Victorian Certificate of Applied Learning
Students in Year 12 this term focused on firming up their readiness for life beyond school. This included making university or TAFE course choices through to having survival cooking recipes for a student budget. All VCAL students again participated in driver education with three students gaining their Victorian Learner permits.
There was also a strong focus this term on Year 12 students gaining academic writing skills, something that will continue into term 3. It is critical that as students transition to work and higher education that they are proficient in all forms of reading and writing, from letter and email writing to intellectual enquiry. Students this term worked on essays that considered subjects such as Treaty, Closing the Gap and the importance of the education of girls and young women in all societies.
All VCAL students worked on job search skills and the commencement of vocational skills in the area of Community Services.
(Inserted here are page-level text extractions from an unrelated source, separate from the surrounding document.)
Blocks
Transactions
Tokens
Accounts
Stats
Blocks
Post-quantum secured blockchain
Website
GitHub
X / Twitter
Completion of the Certificate II in Community Services provides skills and pathways into many fields including health, social and youth work as well as education and more. Engagement in conducting and participating in formal meetings as well as being able to respond to a job brief has been a requirement this term. Most VCAL students also participated in work placement this term. It was exciting to see the addition of a graphic design placement this term for one of the students who have particular talents in the fields of art and design. Another student’s artwork was chosen for the Hawthorn Football Club Indigenous Round guernsey. The young women in VCAL are kicking goals in all aspects of their lives.
Parliamentary Education Committee Project
Early in 2019, the Parliament of Victoria and Worawa entered into a shared project to highlight Aboriginal leadership structures recounting the famous Cummeragunja Walk Off of 1939.
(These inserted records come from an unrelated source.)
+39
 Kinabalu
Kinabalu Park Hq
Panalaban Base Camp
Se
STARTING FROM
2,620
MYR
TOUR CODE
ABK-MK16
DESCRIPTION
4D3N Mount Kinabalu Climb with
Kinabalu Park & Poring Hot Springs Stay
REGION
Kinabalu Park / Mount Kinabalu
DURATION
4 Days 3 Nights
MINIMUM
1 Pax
This project focuses on the sacrifices and commitment of the Aboriginal Peoples of the time made to fight for self-determination and independence. The political leadership and courage of those ‘leaders of the day’ saw the beginnings of Aboriginal organisations and the struggle for Aboriginal advancement was begun. The Learning Theme for this project is ‘Change Makers’
We are very excited to be creating resources that will inform and challenge Australian students to reflect on such an important event in our national history. To present resources built on Aboriginal perspectives, actual events, eyewitnesses and original records is a long-hoped-for the beginning of telling Australian history in its entirety. The truth of colonisation and the plight of Aboriginal people must be a part of the educational records and texts created for students.
Aboriginal and non-Aboriginal alike will only be stronger when they can stand on the steady bedrock of truthful and whole accounts of how this country was settled. In these units, we do present the unpalatable truth, terra nullius; removal of children and more. However, the emphasis is on the resilience, courage and strength of Aboriginal people in the face of adversity. They were courageous victors and we honour them. Some of our students have assisted with graphic work and research on this unit of study.
Within the lessons, the present parliamentary processes and structures are presented so the students can begin to understand how to lobby and create new laws and make changes. Our students are present in some of the work via a video clip where they share their ideas about making changes.
Another amazing Worawa opportunity to interface with the real world and become a Change Maker. Worawa students have many opportunities to engage in their interests. This project has allowed students who aspire to lead in any form to become more familiar with colonial history and with the lives of their ancestors.
We will inform you when the site is up on line in the Parliament of Victoria website.